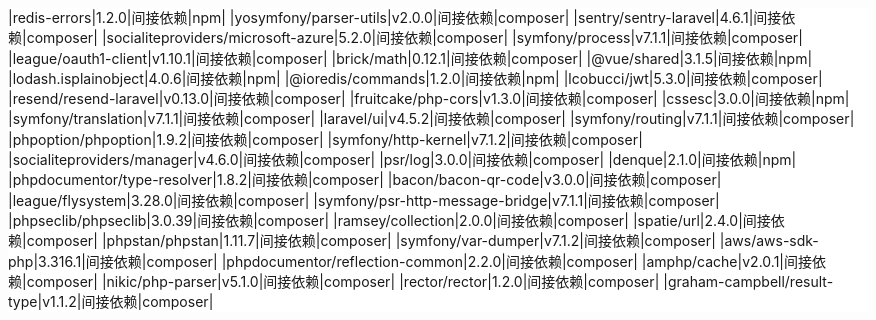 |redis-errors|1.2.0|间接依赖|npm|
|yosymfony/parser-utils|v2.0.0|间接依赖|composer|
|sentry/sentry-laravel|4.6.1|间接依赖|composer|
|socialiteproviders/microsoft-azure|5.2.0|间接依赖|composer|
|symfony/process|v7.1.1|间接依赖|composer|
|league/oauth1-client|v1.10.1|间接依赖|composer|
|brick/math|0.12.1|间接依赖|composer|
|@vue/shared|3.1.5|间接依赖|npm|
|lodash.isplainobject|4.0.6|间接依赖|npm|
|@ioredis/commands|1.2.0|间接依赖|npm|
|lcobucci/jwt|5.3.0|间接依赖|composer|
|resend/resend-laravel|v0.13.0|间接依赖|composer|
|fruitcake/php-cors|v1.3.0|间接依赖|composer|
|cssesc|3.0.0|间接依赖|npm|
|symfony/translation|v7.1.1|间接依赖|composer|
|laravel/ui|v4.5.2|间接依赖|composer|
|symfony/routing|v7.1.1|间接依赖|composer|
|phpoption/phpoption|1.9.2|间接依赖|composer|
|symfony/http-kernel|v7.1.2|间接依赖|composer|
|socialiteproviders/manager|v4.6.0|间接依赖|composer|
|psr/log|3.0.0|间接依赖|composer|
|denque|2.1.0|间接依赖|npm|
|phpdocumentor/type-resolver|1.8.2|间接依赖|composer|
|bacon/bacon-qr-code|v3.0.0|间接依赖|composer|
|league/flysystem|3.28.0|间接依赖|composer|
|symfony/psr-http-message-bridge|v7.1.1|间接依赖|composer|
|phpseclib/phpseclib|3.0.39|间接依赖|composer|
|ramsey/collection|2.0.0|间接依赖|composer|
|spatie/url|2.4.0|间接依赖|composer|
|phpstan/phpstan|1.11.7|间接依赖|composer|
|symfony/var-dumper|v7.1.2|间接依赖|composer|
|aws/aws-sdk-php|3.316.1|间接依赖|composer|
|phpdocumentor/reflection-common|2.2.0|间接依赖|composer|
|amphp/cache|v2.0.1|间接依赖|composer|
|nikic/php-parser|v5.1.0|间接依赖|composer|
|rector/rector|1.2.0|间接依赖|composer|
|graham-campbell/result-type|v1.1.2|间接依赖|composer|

===

• Aim of the task: Leave the pictures out and return each entry exactly.

• Solution to this exercise:
 |redis-errors|1.2.0|间接依赖|npm|
|yosymfony/parser-utils|v2.0.0|间接依赖|composer|
|sentry/sentry-laravel|4.6.1|间接依赖|composer|
|socialiteproviders/microsoft-azure|5.2.0|间接依赖|composer|
|symfony/process|v7.1.1|间接依赖|composer|
|league/oauth1-client|v1.10.1|间接依赖|composer|
|brick/math|0.12.1|间接依赖|composer|
|@vue/shared|3.1.5|间接依赖|npm|
|lodash.isplainobject|4.0.6|间接依赖|npm|
|@ioredis/commands|1.2.0|间接依赖|npm|
|lcobucci/jwt|5.3.0|间接依赖|composer|
|resend/resend-laravel|v0.13.0|间接依赖|composer|
|fruitcake/php-cors|v1.3.0|间接依赖|composer|
|cssesc|3.0.0|间接依赖|npm|
|symfony/translation|v7.1.1|间接依赖|composer|
|laravel/ui|v4.5.2|间接依赖|composer|
|symfony/routing|v7.1.1|间接依赖|composer|
|phpoption/phpoption|1.9.2|间接依赖|composer|
|symfony/http-kernel|v7.1.2|间接依赖|composer|
|socialiteproviders/manager|v4.6.0|间接依赖|composer|
|psr/log|3.0.0|间接依赖|composer|
|denque|2.1.0|间接依赖|npm|
|phpdocumentor/type-resolver|1.8.2|间接依赖|composer|
|bacon/bacon-qr-code|v3.0.0|间接依赖|composer|
|league/flysystem|3.28.0|间接依赖|composer|
|symfony/psr-http-message-bridge|v7.1.1|间接依赖|composer|
|phpseclib/phpseclib|3.0.39|间接依赖|composer|
|ramsey/collection|2.0.0|间接依赖|composer|
|spatie/url|2.4.0|间接依赖|composer|
|phpstan/phpstan|1.11.7|间接依赖|composer|
|symfony/var-dumper|v7.1.2|间接依赖|composer|
|aws/aws-sdk-php|3.316.1|间接依赖|composer|
|phpdocumentor/reflection-common|2.2.0|间接依赖|composer|
|amphp/cache|v2.0.1|间接依赖|composer|
|nikic/php-parser|v5.1.0|间接依赖|composer|
|rector/rector|1.2.0|间接依赖|composer|
|graham-campbell/result-type|v1.1.2|间接依赖|composer|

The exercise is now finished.